The Dorchester Brewing Company, a local brewery in Massachusetts, is adding a 2,200-square-feet greenhouse on their roof that will function as a four-season beer hall, complete with a fireplace, seating, and a variety of hops.
Plant-based meats and meat products are now on the upsurge. Burger King just introduced the ‘Impossible Whopper’ which is currently on trial at 59 outlets in the St Louis area. The vegetarian alternative is made by Impossible Foods, a young company that makes plant-based substitutes. Its burger is designed to “bleed” like a conventional burger and uses genetically modified yeast to produce heme, a protein that mimics the flavour of meat.
Last August, Missouri became the first state to ban products made from tofu, soy or other alternatives branding themselves as ‘meat’, after an outcry from livestock and poultry producers. In its mission statement, Impossible Foods says: “We’re making meat using plants, so that we never have to use animals again,” pointing to the environmental impact of meat production. Impossible Foods introduced its burgers three years ago at trendy restaurants like New York’s Momofuku Nishi. It led to partnerships with more than 5,000 restaurants in the US and Asia.

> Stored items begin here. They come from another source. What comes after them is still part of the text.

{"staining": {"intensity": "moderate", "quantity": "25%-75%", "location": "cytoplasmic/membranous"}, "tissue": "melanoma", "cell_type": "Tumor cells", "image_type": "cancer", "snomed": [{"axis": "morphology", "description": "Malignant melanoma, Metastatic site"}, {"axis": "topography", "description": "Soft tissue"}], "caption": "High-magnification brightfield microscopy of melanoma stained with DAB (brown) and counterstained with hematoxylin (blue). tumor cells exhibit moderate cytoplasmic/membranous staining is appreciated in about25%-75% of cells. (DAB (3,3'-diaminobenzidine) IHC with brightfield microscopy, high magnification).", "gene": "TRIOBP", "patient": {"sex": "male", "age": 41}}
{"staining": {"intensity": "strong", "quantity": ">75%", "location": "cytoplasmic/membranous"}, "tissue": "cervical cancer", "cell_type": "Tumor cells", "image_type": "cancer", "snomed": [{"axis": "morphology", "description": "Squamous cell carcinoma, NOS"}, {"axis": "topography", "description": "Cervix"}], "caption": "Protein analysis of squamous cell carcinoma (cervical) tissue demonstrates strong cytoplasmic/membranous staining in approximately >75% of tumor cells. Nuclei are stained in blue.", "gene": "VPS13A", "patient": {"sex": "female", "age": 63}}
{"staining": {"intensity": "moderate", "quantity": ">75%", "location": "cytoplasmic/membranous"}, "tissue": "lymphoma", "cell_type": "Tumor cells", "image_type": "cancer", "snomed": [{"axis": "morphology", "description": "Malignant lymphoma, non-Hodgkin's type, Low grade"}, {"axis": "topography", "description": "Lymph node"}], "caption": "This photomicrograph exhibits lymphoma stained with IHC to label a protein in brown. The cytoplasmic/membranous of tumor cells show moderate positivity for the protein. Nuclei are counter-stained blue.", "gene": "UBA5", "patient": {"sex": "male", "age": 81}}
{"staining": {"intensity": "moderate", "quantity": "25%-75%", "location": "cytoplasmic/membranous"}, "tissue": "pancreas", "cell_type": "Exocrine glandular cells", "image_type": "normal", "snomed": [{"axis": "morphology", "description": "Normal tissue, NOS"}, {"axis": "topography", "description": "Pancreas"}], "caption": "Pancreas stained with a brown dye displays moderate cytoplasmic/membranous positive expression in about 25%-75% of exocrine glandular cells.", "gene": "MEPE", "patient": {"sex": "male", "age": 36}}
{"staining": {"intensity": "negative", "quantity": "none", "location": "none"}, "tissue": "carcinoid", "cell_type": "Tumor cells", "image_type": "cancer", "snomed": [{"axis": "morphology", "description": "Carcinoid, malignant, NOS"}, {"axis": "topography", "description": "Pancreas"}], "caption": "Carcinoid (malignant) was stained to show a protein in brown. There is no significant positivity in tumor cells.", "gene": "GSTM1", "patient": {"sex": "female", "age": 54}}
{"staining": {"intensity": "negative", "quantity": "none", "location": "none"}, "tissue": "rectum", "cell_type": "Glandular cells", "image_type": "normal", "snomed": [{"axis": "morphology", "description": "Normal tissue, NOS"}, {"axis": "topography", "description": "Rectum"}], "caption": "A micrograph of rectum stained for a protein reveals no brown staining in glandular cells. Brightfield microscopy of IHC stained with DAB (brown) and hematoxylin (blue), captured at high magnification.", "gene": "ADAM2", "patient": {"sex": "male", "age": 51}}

Major League Baseball is organizing a new foodfest in New York City, London and Los Angeles, uniting the stadium food of 30 teams under one roof. The tickets to the NYC event sold out in 48 hours. The festival menu specifically highlights Arizona Diamondbacks’s Churro Dog, the Seattle Mariners’s toasted grasshoppers, Boston Red Sox’s lobster rolls and Philadelphia Philly cheese steaks. Ticket prices are from $45 to $90. The $45 tickets get you eight food items and unlimited non-alcoholic drinks.